Owen Hughes a fait de nombreuses avancées auprès de Catherine Hill après avoir commencé à travailler pour l'avocat à Bangalow, près de Byron Bay, en 2015.

Son comportement consistait à entrer dans sa chambre lors d'un voyage de travail en sous-vêtements uniquement et à lui dire dans un e-mail qu'elle n'aurait pas de problèmes au travail si elle couchait avec lui.

"EXPRIMER MES SENTIMENTS N'EST PAS DU HARCÈLEMENT", lui a-t-il envoyé un courriel un lundi soir.

Lorsqu'il a été conduit devant la Cour fédérale, M. Hughes a utilisé des informations confidentielles sur Mme Hill pour l'attaquer – une décision que le juge de première instance a qualifiée de «méprisable».

Le juge a accordé à Mme Hill 170 000 $ en dommages-intérêts – une décision confirmée en appel l'année dernière.

Vendredi, la Cour plénière de la Cour fédérale a ordonné à M. Hughes de payer les frais de son ancien employé à titre d'indemnité.

Le tribunal a accepté l'appel "sans fondement et avait été mené de manière délinquante".

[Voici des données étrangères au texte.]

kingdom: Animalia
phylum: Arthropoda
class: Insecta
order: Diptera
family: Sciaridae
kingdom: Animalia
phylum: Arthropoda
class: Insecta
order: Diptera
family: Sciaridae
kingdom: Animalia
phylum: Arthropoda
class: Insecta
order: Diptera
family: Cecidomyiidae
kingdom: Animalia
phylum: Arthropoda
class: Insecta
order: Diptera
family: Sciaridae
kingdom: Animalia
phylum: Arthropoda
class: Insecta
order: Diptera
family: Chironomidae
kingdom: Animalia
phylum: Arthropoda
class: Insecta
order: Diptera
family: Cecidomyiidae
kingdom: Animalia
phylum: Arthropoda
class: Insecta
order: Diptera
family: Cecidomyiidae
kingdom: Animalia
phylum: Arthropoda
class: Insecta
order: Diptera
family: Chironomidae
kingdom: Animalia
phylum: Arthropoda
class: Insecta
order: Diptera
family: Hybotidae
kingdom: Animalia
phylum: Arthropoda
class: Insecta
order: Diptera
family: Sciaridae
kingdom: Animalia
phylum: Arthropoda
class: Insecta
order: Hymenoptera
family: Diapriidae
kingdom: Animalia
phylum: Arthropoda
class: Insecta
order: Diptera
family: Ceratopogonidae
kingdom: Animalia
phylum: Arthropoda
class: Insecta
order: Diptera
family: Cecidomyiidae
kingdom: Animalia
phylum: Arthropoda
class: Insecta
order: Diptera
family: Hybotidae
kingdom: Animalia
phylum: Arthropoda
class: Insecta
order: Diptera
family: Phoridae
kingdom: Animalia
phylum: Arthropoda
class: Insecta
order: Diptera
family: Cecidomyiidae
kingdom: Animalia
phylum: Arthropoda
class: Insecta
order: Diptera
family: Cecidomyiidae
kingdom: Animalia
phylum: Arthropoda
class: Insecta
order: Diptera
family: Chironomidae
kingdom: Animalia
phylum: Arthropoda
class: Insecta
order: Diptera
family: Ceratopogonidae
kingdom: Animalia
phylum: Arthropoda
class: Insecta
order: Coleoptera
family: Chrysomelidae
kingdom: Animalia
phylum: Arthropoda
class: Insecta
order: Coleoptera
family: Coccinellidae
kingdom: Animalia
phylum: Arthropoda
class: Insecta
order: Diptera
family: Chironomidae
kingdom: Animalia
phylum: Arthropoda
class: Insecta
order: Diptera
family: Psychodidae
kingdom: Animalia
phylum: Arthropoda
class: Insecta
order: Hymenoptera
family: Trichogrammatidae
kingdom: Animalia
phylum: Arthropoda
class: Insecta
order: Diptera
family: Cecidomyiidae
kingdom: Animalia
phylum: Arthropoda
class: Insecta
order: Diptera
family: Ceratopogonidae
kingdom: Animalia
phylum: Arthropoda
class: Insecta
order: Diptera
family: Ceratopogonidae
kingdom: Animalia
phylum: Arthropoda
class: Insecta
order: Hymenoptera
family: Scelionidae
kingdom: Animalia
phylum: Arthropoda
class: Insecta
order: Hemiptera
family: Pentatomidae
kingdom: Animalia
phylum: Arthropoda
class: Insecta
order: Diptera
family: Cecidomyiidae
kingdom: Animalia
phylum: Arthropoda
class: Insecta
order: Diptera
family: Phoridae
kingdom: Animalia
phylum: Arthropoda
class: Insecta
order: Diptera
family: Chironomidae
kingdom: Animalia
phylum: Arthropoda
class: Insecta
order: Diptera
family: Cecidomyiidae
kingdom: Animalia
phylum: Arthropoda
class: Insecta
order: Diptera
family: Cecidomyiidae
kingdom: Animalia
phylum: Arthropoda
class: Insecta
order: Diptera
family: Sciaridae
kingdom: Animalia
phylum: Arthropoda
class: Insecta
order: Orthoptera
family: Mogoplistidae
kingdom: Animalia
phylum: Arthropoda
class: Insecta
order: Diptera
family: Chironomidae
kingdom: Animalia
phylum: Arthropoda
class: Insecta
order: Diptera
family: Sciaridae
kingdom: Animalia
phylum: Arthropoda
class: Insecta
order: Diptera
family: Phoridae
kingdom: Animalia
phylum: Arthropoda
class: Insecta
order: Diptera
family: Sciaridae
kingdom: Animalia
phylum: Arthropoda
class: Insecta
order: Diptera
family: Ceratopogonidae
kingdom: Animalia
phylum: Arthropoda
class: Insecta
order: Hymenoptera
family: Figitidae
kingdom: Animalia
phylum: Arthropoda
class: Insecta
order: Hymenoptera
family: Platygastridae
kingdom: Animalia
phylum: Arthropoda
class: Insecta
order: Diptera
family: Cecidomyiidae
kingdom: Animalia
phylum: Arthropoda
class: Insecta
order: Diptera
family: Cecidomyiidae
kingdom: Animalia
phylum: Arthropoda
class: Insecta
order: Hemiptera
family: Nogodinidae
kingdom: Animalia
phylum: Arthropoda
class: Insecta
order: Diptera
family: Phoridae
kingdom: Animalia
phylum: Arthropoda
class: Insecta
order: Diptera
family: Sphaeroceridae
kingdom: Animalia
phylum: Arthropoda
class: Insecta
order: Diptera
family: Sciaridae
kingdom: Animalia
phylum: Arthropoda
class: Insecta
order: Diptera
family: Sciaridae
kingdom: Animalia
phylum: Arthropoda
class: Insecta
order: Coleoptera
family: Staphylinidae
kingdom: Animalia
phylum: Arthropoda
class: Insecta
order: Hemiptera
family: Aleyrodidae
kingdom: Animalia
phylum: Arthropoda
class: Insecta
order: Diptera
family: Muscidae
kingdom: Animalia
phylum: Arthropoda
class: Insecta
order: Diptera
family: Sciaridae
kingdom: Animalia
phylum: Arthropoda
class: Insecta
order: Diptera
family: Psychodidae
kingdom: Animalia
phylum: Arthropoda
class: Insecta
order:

"La poursuite d'un appel sans fondement dans le but ultime de harceler l'intimé est plus que suffisante pour justifier une ordonnance selon laquelle les frais seront payés à titre d'indemnité", a déclaré vendredi la Cour plénière.

M. Hughes devra également payer des intérêts sur le paiement de 170000 $, ordonné en mai 2019, à un taux de plus de six pour cent.

Dans sa décision de 2020, la Cour plénière a rejeté "catégoriquement" l'appel, condamnant le comportement de l'avocat envers son employé.

"(Un point que M. Hughes a soutenu en appel était) que la preuve n'appuyait pas la conclusion selon laquelle il avait harcelé sexuellement l'intimé parce qu'il devait être considéré comme – et c'était la prétention réelle – comme M. Darcy dans Pride and Prejudice," a déclaré le juge d'appel Nye Perram à l'époque.

"Certaines des soumissions étaient, à mon avis, insultantes. Elles n'auraient pas dû être présentées et, à mon avis, devraient être catégoriquement rejetées."